Aus den gesammelten Handydaten können Bewegungsprofile erstellt und potenzielle Täter überwacht werden. Eine Weitergabe der durch Observation gewonnenen Daten an Nachrichtendienste wäre mit dem neuen Polizeigesetz ebenfalls möglich. Derzeit muss eine konkrete Gefahr bestehen, damit die Polizei präventiv eingreifen kann. Die erweiterten Befugnisse der bayerischen Polizei sind nur möglich, da das Gesetz durch die Kategorie „Drohende Gefahr“ erweitert werden soll.

Zweifel an der Begründung

„Wir begrüßen jede Maßnahme, die der Polizei die Arbeit vereinfacht“, sagte der Vorsitzende der bayerischen Gewerkschaft der Polizei, Peter Schall. Allerdings sieht Schall auch  große Schwächen.

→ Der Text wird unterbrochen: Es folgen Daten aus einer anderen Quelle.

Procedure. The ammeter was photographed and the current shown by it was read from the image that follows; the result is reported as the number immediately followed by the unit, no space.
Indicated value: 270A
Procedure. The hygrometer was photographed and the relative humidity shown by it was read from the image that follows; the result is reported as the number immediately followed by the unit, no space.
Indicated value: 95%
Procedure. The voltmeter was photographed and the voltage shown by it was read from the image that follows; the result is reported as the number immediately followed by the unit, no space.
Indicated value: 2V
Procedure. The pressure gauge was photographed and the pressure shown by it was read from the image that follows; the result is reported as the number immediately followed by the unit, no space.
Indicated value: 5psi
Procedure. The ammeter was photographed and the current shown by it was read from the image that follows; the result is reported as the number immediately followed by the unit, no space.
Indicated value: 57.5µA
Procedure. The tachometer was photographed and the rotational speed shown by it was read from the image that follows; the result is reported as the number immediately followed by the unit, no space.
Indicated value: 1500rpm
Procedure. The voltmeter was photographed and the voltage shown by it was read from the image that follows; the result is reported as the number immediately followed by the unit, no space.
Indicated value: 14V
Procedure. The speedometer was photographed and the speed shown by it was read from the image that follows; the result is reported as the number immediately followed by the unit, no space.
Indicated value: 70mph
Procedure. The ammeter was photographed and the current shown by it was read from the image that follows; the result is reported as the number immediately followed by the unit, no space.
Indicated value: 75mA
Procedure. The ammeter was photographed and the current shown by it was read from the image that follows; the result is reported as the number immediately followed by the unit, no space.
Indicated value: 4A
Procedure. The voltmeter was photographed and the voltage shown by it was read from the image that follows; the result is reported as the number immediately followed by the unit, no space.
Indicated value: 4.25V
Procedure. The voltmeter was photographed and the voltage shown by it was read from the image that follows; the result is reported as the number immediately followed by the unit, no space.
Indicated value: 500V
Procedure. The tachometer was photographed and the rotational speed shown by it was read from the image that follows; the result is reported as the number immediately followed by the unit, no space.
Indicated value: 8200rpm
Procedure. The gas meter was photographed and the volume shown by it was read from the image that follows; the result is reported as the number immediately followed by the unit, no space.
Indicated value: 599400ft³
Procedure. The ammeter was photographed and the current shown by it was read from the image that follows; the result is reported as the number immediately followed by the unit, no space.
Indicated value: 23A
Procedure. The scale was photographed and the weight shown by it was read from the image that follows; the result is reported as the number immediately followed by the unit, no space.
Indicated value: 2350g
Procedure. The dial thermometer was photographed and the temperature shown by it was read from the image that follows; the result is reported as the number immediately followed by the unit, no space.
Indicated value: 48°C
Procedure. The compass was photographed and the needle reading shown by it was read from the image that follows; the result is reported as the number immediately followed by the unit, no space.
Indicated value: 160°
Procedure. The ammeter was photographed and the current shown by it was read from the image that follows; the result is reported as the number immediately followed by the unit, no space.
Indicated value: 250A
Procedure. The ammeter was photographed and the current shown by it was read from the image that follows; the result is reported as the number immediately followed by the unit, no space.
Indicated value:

Ob es verfassungsrechtlich möglich ist, Personen aus Gefahrenabwehr-Gründen vorläufig festzunehmen, bezweifelt er. Außerdem muss dazu immer ein zuständiger Richter befragt werden. Dafür seien in Bayern zwölf neue Richterstellen zu besetzen, so Schall. Diese müssten jede tiefergreifende, polizeiliche Handlung auf Gesetzestreue überprüfen. „Der bürokratische Aufwand wird hoch sein“, so der Gewerkschafter. Auch die polizeilichen EDV-Systeme wären betroffen: Sie müssten grundlegend überarbeitet werden.

Herrmann steht für sein neues Gesetz in der Kritik, da es weitreichende Folgen für die Bürgerrechte haben könnte. „Der Überwachungswahn der CSU-Regierung gefährdet zunehmend die verfassungsrechtlich garantierten Freiheitsrechte der Bürgerinnen und Bürger. Die massive Ausdehnung der Polizeibefugnisse ins Gefahrenvorfeld geht uns zu weit“, sagt beispielsweise Katharina Schulze, Fraktionsvorsitzende und innenpolitische Sprecherin der bayerischen Grünen.

Am vergangenen Donnerstag reichte die Grünen-Fraktion Klage gegen das geplante Gesetz ein, da der Begriff „drohende Gefahr“ verfassungswidrig sei. Dass der bayerische Vorstoß beim Polizeigesetz bundesweit Schule machen könnte, bezweifelt Gewerkschafter Schall: „Eine solch massive Gesetzesänderung wird es bei anderen Landesregierungen wohl nicht geben“.